Prior to the Act, the ineligibility of a business to benefit from both a PPP loan and an ERTC created complexity in many mergers and acquisitions when the target company had a PPP loan and the acquiror was a beneficiary of the ERTC (or vice-versa). The removal of this restriction should ease this complexity from mergers and acquisitions going forward.

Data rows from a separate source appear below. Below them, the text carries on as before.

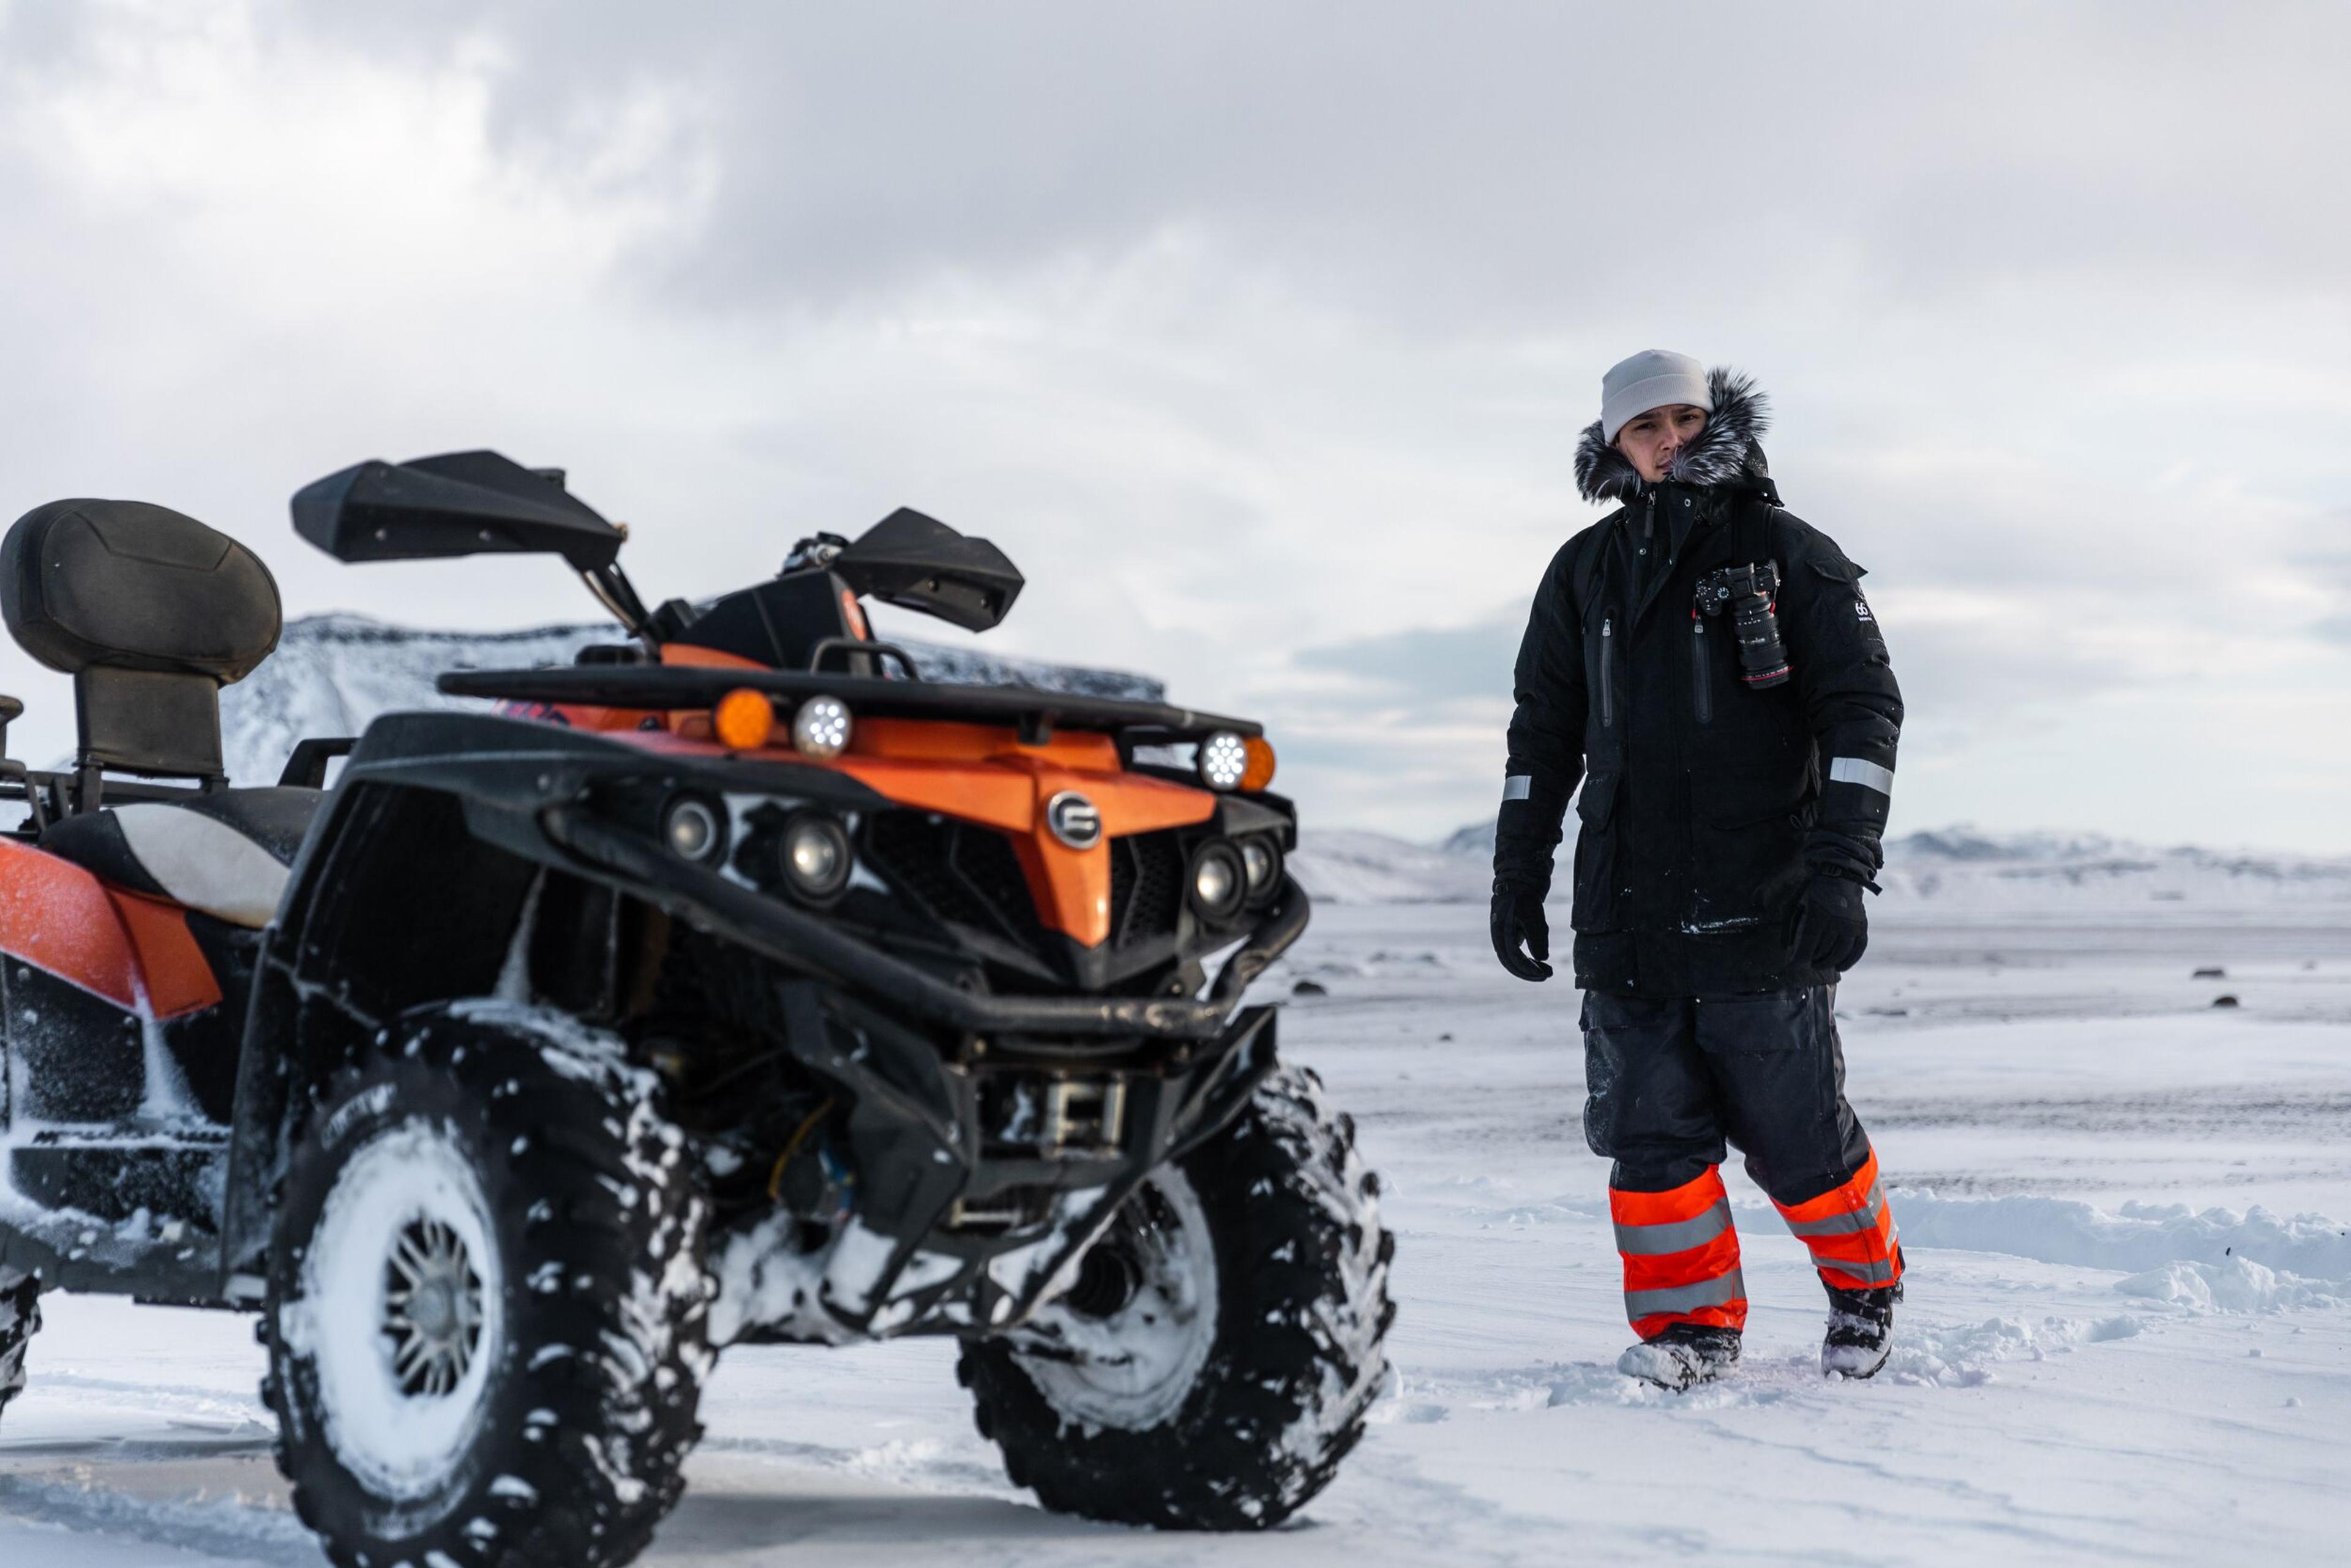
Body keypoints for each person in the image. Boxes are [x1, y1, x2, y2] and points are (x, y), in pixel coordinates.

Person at [1490, 350, 1905, 1389]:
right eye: (1645, 426)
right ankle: (1691, 1327)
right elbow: (1542, 740)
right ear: (1613, 447)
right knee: (1651, 1136)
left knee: (1797, 1130)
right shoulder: (1583, 571)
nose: (1668, 437)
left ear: (1715, 420)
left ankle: (1865, 1290)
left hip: (1762, 906)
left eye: (1684, 416)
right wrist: (1516, 875)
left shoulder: (1785, 551)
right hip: (1627, 913)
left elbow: (1863, 711)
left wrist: (1840, 868)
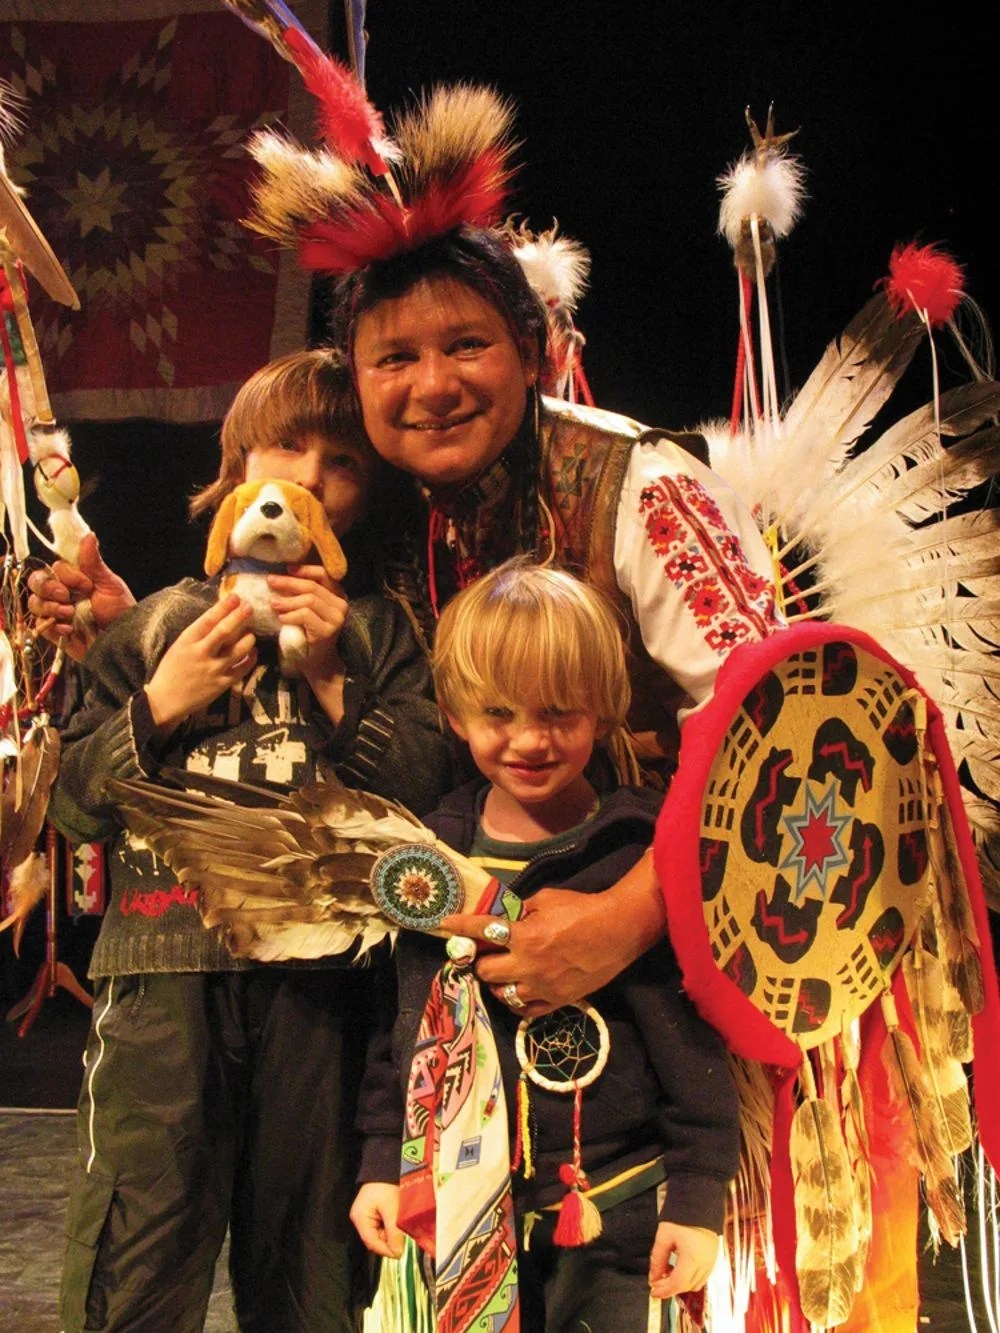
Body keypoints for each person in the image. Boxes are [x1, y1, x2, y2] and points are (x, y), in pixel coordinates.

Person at [47, 348, 454, 1333]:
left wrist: (329, 680)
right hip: (161, 980)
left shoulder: (380, 632)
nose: (308, 478)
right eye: (286, 447)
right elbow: (71, 804)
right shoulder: (156, 626)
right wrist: (159, 703)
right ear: (236, 466)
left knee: (311, 1266)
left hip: (321, 993)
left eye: (342, 462)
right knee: (140, 1249)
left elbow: (423, 798)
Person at [350, 560, 739, 1332]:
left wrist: (697, 1197)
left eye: (559, 712)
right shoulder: (433, 855)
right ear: (454, 715)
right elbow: (402, 1036)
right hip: (460, 1214)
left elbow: (690, 1038)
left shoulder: (638, 853)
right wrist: (381, 1164)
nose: (530, 738)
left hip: (612, 1204)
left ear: (603, 709)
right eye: (499, 712)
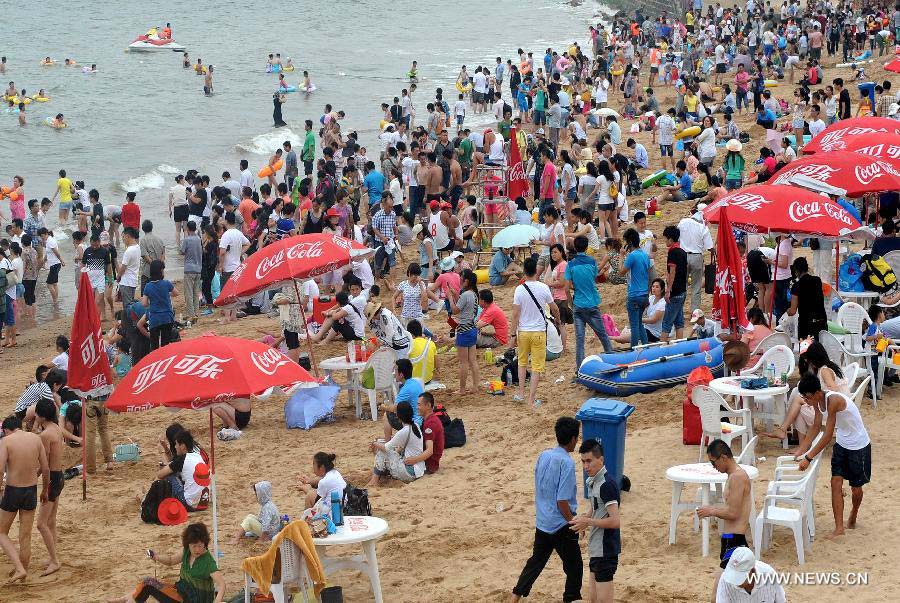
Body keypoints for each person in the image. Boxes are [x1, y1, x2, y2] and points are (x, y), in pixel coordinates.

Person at [510, 417, 582, 603]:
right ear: (573, 439)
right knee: (574, 567)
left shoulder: (544, 455)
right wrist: (573, 522)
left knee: (535, 563)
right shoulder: (567, 462)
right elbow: (562, 500)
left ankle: (515, 597)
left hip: (543, 521)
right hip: (560, 524)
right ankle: (570, 599)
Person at [796, 374, 871, 539]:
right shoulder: (816, 401)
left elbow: (828, 435)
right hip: (843, 442)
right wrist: (801, 450)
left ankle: (854, 512)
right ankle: (839, 527)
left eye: (807, 397)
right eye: (804, 397)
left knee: (856, 489)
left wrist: (808, 458)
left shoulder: (833, 401)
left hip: (859, 445)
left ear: (817, 392)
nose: (806, 401)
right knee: (835, 482)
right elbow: (815, 426)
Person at [112, 522, 225, 603]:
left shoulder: (208, 562)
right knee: (147, 582)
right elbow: (171, 561)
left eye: (200, 546)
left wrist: (218, 600)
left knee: (148, 584)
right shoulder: (187, 551)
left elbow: (222, 584)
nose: (197, 550)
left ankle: (131, 599)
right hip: (180, 592)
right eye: (193, 546)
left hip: (191, 600)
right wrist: (157, 557)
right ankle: (131, 598)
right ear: (188, 544)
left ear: (205, 543)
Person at [697, 439, 752, 599]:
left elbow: (734, 513)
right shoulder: (733, 476)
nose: (714, 467)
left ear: (723, 457)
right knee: (737, 593)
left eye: (714, 463)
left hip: (735, 542)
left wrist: (711, 510)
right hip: (729, 539)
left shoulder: (737, 477)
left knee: (717, 594)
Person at [569, 438, 621, 603]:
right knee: (593, 600)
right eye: (583, 461)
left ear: (601, 459)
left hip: (606, 550)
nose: (585, 466)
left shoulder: (606, 485)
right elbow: (596, 507)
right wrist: (585, 517)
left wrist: (588, 523)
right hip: (596, 548)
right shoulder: (594, 482)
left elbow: (615, 521)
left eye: (589, 461)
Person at [0, 414, 49, 583]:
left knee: (1, 532)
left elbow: (0, 469)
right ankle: (23, 574)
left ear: (6, 430)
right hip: (31, 489)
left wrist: (0, 487)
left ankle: (19, 569)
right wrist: (45, 490)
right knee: (25, 535)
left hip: (13, 490)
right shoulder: (35, 439)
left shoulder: (6, 441)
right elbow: (45, 467)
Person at [511, 257, 561, 407]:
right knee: (537, 367)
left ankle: (521, 394)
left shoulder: (519, 289)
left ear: (525, 272)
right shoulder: (543, 287)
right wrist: (558, 320)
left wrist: (513, 334)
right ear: (536, 272)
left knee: (522, 363)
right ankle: (532, 399)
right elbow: (554, 308)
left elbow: (515, 314)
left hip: (523, 332)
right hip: (539, 331)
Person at [566, 235, 612, 369]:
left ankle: (579, 368)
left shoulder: (571, 264)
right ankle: (611, 359)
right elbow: (594, 278)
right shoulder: (591, 261)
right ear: (586, 247)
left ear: (575, 247)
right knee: (603, 335)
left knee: (580, 340)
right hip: (592, 304)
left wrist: (571, 304)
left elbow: (566, 288)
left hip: (578, 305)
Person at [34, 399, 65, 576]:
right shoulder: (56, 429)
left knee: (41, 524)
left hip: (52, 478)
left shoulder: (45, 435)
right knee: (51, 521)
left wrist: (42, 486)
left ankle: (54, 560)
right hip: (59, 476)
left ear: (40, 415)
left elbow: (44, 464)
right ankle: (53, 555)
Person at [367, 400, 425, 486]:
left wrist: (374, 443)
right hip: (418, 469)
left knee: (382, 451)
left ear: (398, 415)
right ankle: (382, 472)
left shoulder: (403, 431)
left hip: (409, 472)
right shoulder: (415, 425)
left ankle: (374, 480)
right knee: (382, 444)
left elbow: (386, 448)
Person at [155, 430, 208, 512]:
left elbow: (160, 474)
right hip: (204, 503)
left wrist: (162, 453)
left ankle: (155, 501)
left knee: (169, 475)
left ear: (183, 446)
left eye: (176, 444)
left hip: (189, 504)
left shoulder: (182, 460)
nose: (175, 447)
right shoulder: (198, 456)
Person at [447, 269, 480, 393]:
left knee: (463, 363)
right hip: (472, 329)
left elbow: (455, 310)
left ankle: (462, 389)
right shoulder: (473, 294)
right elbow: (465, 305)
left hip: (463, 330)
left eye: (461, 279)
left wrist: (451, 298)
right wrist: (456, 295)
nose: (459, 281)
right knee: (473, 361)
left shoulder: (466, 295)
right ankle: (475, 387)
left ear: (466, 281)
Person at [716, 547, 787, 602]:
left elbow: (781, 600)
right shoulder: (725, 580)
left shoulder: (769, 574)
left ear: (752, 571)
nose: (735, 581)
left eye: (740, 577)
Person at [620, 228, 651, 347]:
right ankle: (645, 346)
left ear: (629, 243)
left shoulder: (632, 256)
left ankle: (633, 349)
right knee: (639, 324)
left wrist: (622, 256)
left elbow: (621, 272)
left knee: (634, 325)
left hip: (634, 295)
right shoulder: (645, 256)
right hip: (644, 295)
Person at [403, 392, 444, 474]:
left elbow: (429, 451)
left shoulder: (430, 424)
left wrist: (415, 460)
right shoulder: (430, 419)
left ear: (428, 405)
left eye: (419, 405)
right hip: (429, 462)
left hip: (428, 465)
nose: (417, 407)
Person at [141, 260, 179, 350]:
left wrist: (153, 300)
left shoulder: (148, 286)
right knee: (165, 344)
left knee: (154, 345)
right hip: (167, 317)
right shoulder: (166, 283)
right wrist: (167, 294)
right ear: (161, 271)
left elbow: (144, 304)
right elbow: (176, 293)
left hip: (155, 319)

Extension of Certain Deferred Payroll Taxes

The Act extends the repayment period by eight months for deferred withholdings of employees' share of Social Security taxes due for the last four months of 2020, if an employer elected to defer such amounts pursuant to the August 8, 2020 executive order and related IRS guidance. Any such deferred taxes should be withheld ratably from employees' wages and compensation paid from January 1 through December 31, 2021, rather than through April 31, 2021.

Miscellaneous

The Act also contains several new temporary modifications to the Internal Revenue Code. For example, the Act allows for a 100% business expense deduction for meals (rather than the current 50%) as long as the expense is for food or beverages provided by a restaurant (for expenses incurred after December 31, 2020 and before December 31, 2022). Similar extensions and modifications have been made to several other provisions, such as allowing corporations to make qualified disaster relief contributions of up to 100% of their taxable income and extending the availability of the Work Opportunity Credit.

Employers should check with their tax advisors about the new tax provisions and the implications to their businesses.